Errors from context management operations.

pub enum ContextError {
    CompactionFailed(String),
    Provider(ProviderError),
}
VariantDescription
CompactionFailedThe compaction strategy itself failed (e.g., produced invalid output).
ProviderA provider call during summarization-based compaction failed. Wraps ProviderError, so you can check is_retryable() on the inner error.

DurableError

Errors from durable execution operations (Temporal, Restate, Inngest).

pub enum DurableError {
    ActivityFailed(String),
    Cancelled,
    SignalTimeout,
    ContinueAsNew(String),
    Other(Box<dyn std::error::Error + Send + Sync>),
}
VariantDescription
ActivityFailedA durable activity (LLM call or tool execution) failed after exhausting retries.
CancelledThe workflow was cancelled externally.
SignalTimeoutwait_for_signal() timed out waiting for an external signal.
ContinueAsNewThe workflow needs to continue as a new execution to avoid history bloat.
OtherCatch-all for engine-specific errors.

McpError

Errors from MCP (Model Context Protocol) operations.

pub enum McpError {
    Connection(String),
    Initialization(String),
    ToolCall(String),
    Transport(String),
    Other(Box<dyn std::error::Error + Send + Sync>),
}
VariantDescription
ConnectionFailed to connect to the MCP server.
InitializationThe MCP handshake (initialize / initialized) failed.
ToolCallAn MCP tools/call request failed.
TransportTransport-level error (stdio pipe broken, HTTP connection dropped).
OtherCatch-all.

HookError

Errors from observability hooks.

pub enum HookError {
    Failed(String),
    Other(Box<dyn std::error::Error + Send + Sync>),
}
VariantDescription
FailedThe hook encountered an error during execution.
OtherCatch-all for hook-specific errors.

Hook errors do not stop the loop by default. The loop logs them and continues. To stop the loop from a hook, return HookAction::Terminate instead of returning an error.


StorageError

Errors from session storage operations.

pub enum StorageError {
    NotFound(String),
    Serialization(String),
    Io(std::io::Error),
    Other(Box<dyn std::error::Error + Send + Sync>),
}
VariantDescription
NotFoundThe requested session does not exist in storage.
SerializationFailed to serialize or deserialize session data.
IoFilesystem I/O error (for file-based storage backends).
OtherCatch-all for backend-specific errors.

SandboxError

Errors from sandbox operations (isolated tool execution environments).

pub enum SandboxError {
    ExecutionFailed(String),
    SetupFailed(String),
    Other(Box<dyn std::error::Error + Send + Sync>),
}
VariantDescription
ExecutionFailedTool execution failed within the sandbox.
SetupFailedSandbox creation or teardown failed.
OtherCatch-all.

Design principles

Two levels max. Error enums are at most two levels deep. LoopError::Context wraps ContextError, which wraps ProviderError. There is no deeper nesting. This keeps match arms readable.

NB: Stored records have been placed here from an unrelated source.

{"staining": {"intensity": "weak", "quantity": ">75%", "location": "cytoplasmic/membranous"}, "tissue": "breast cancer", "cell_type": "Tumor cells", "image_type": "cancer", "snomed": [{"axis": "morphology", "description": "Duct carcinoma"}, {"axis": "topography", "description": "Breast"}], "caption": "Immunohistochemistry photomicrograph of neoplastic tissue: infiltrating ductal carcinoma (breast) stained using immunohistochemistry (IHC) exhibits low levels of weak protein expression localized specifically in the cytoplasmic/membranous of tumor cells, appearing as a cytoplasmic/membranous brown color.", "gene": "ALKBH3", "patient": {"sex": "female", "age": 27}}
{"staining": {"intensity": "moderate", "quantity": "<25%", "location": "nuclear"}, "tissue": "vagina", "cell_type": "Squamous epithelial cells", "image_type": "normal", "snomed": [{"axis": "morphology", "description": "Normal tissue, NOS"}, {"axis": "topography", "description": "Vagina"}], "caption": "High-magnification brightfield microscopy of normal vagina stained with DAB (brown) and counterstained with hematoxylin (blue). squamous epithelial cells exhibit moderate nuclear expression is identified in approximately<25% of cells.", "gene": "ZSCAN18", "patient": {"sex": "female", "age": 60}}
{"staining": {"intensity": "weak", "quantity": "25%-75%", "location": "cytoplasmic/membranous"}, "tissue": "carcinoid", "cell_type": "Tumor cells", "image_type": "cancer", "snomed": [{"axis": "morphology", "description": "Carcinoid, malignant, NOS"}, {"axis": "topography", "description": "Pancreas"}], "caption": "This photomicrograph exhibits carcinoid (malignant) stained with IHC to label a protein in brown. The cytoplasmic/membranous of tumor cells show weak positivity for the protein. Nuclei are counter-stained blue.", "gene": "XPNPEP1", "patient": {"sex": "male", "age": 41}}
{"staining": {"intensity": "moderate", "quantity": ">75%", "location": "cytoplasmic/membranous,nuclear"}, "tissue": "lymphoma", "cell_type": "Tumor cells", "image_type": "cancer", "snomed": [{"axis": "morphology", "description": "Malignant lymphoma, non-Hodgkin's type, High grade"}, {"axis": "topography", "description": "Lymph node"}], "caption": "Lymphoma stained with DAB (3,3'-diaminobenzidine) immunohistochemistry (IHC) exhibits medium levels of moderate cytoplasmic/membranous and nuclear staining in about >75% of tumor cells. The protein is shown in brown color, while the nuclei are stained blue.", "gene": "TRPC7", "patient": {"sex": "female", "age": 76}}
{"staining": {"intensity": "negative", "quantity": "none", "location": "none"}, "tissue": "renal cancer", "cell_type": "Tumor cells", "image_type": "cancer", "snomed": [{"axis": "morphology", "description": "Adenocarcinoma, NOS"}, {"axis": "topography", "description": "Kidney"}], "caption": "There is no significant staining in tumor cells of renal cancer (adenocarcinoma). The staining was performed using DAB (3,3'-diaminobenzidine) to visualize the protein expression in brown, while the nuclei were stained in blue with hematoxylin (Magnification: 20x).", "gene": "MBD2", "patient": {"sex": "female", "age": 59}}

thiserror everywhere. Every error enum derives thiserror::Error. Display messages are concise and include the variant’s data. Source errors are linked with #[source] or #[from] for proper error chain reporting.

Retryable classification at the source. ProviderError and EmbeddingError provide is_retryable() because they know which failures are transient. Callers do not need to pattern-match on specific variants to decide whether to retry.

No built-in retry. neuron exposes is_retryable() but does not include retry middleware. Use tower::retry, a durable engine’s retry policy, or write a simple loop. Retry logic is inherently policy-specific (backoff strategy, max attempts, circuit breaking) and belongs in the application layer.

ModelRetry is not an error. Despite living in ToolError, ModelRetry is a control flow signal, not a failure. The loop intercepts it before it reaches the caller. If you handle ToolError directly (outside the loop), treat ModelRetry as a hint to feed back to the model, not as an error to log.